Par un mémoire en défense enregistré le 9 mars 2026, l’Office français de l’immigration et de l’intégration conclut au rejet de la requête.

Il fait valoir que les moyens soulevés par M. A... ne sont pas fondés.

Par un acte enregistré le 9 mars 2026, M. A... déclare se désister de toutes ses conclusions.

Vu les autres pièces du dossier.

Vu :
- le code de l’entrée et du séjour des étrangers et du droit d’asile ;
- le code de justice administrative.

Les parties ont été régulièrement averties du jour de l’audience.

Le président de la formation de jugement a dispensé le rapporteur public, sur sa proposition, de prononcer des conclusions à l’audience.

A été entendu au cours de l’audience publique le rapport de Mme Jaur, première conseillère, les parties n’étant ni présentes, ni représentées.


Considérant ce qui suit :

M. A..., ressortissant indien né le 10 mars 1969 a sollicité le regroupement familial au profit de son épouse. Par courrier du 3 janvier 2022, l’OFII l’a invité à compléter sa demande dans un délai de trente jours. M. A... indique avoir adressé ces documents complémentaires par courrier réceptionné par l’OFII le 17 janvier 2022. M. A... demande l’annulation de la décision implicite née du silence gardé par l’établissement public sur cette demande de regroupement familial.

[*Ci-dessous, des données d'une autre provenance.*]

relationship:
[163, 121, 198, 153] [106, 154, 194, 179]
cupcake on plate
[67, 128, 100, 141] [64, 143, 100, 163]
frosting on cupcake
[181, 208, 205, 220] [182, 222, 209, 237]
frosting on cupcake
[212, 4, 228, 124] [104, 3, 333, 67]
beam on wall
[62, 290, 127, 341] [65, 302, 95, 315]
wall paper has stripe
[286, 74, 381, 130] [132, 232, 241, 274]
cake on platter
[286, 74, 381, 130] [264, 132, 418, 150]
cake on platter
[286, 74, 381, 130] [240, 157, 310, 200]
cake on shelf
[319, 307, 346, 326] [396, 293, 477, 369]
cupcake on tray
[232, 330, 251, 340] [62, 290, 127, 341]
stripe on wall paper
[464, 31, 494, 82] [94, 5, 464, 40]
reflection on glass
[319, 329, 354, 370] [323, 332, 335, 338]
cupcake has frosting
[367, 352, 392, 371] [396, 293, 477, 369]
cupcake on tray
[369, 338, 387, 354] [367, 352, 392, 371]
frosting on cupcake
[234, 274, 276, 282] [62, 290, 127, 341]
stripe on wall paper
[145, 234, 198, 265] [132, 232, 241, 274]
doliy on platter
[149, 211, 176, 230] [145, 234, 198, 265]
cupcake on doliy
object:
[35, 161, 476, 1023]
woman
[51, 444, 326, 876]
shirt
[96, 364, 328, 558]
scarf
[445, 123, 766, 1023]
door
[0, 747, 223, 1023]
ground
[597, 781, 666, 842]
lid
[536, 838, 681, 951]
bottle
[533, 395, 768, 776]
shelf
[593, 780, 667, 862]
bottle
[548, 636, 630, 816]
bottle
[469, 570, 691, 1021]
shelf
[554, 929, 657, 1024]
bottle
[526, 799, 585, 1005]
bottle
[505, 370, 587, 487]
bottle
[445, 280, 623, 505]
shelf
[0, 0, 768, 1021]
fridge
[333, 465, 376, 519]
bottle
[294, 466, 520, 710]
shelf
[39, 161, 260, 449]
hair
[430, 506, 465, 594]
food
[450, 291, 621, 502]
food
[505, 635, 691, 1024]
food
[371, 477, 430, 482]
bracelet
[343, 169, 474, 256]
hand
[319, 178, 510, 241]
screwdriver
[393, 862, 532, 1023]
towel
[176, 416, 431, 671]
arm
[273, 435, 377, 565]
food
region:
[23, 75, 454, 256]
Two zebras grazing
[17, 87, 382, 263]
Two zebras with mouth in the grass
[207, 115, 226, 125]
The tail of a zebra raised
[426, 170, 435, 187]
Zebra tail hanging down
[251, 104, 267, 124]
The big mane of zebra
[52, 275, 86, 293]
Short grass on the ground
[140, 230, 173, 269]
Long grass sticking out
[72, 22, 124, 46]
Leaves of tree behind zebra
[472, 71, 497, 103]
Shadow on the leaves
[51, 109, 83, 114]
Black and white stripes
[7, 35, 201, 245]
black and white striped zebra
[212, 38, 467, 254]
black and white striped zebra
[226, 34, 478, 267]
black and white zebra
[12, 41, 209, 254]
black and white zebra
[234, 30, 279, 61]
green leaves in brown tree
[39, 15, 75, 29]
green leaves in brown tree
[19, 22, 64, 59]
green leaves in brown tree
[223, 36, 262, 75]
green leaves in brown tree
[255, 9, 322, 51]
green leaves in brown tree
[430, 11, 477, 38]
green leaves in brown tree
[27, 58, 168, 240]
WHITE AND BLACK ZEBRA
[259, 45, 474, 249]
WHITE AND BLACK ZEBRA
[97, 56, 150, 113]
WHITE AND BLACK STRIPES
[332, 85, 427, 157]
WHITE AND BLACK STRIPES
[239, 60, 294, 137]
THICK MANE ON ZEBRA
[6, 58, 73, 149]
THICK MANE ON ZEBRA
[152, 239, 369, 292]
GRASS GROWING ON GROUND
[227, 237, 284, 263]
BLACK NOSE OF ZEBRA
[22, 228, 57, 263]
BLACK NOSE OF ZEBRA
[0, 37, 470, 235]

Par un acte, enregistré le 9 mars 2026, M. A... déclare se désister purement et simplement de sa requête. Ce désistement est pur et simple. Rien ne s’oppose à ce qu’il en soit donné acte.






D E C I D E :



Article 1er : Il est donné acte du désistement de la requête de M. A....









Article 2 : Le présent jugement sera notifié à M. C... A..., au préfet de la Seine-Saint-Denis et à l’Office français de l’immigration et de l’intégration.

Délibéré après l'audience du 10 mars 2026, à laquelle siégeaient :

M. Israël, président,
Mme Jaur, première conseillère,
Mme Lamlih, première conseillère.

Rendu public par mise à disposition au greffe le 26 mars 2026.


La rapporteure,



Mme Jaur
Le président,



M. Israël
La greffière,



Mme B...

La République mande et ordonne au ministre de l'intérieur, et à tous commissaires de justice à ce requis en ce qui concerne les voies de droit commun contre les parties privées de pourvoir à l’exécution du présent jugement.